Users should see the Concordion web site for details of how to download and use Concordion.
This README covers information for people wanting to work with the Concordion Java source code. Concordion is also available for other languages, but not with the full feature set. See Concordion.NET, pyconcordion and ruby-concordion.
Concordion currently targets Java 8 and above.
Concordion uses Gradle as a build tool. The code base includes the Gradle Wrapper, which will automatically download the correct version of Gradle.
From the command line, run gradlew tasks
to show available tasks.
Note: If the current directory is not on your path, you will need to use ./gradlew tasks
on Unix-based systems, or .\gradlew tasks
on Windows.
Run the following from the command line:
gradlew clean test
This will download the required dependencies, clean the existing project, recompile all source code and run all the tests. Concordion output is written to the ./build/reports/spec
folder.
Run the following from the command line:
gradlew clean jar
The jar file is written to the ./build/libs
folder.
Installing a Concordion jar file into your local Maven repository makes it available to other projects that are using Maven or Gradle to manage their dependencies.

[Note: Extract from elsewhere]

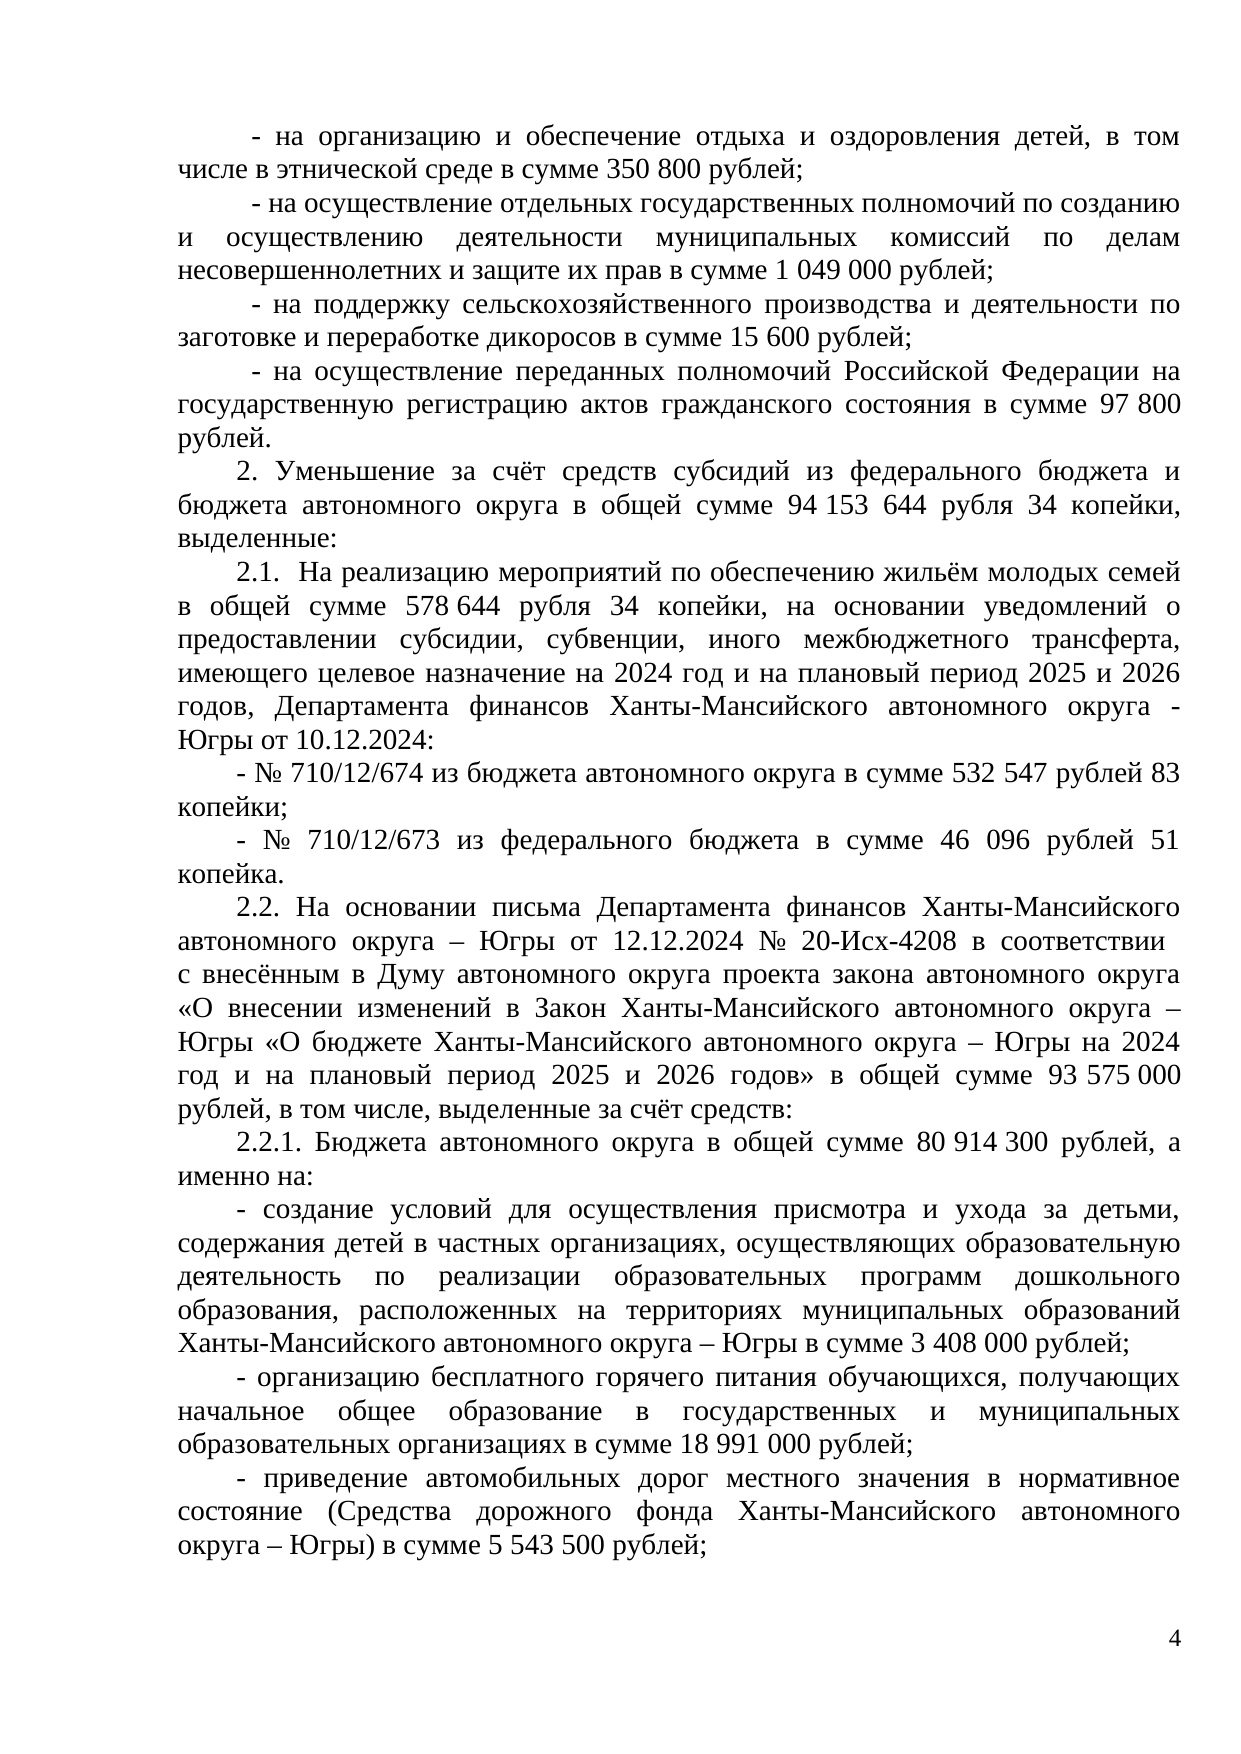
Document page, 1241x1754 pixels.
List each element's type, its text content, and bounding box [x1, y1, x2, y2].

Run the following from the command line:
gradlew pTML
(where pTML is short for publishToMavenLocal).
In order to use the local Maven repository in a Gradle project, you must add mavenLocal()
to your repositories
block. You can add this to the project's build.gradle script, or set it globally by adding the following to your ~/.gradle/init.gradle script:
allprojects {
repositories {
mavenLocal()
}
}
You will then need to ensure that your project's build.gradle script refers to the version you have in your local Maven repository, for example your dependencies might include:
org.concordion:concordion:2.0.0-SNAPSHOT
or
org.concordion:concordion:+
for the latest version.
Dependent on the version of your IDE, you may need to install a Gradle plugin to your IDE before importing the project. See Gradle tooling for details.
On importing the project to your IDE, the required dependencies will be downloaded.
See the wiki for our version numbering approach and details of making a new release.
History prior to April 2013 is in Google code archive code and history.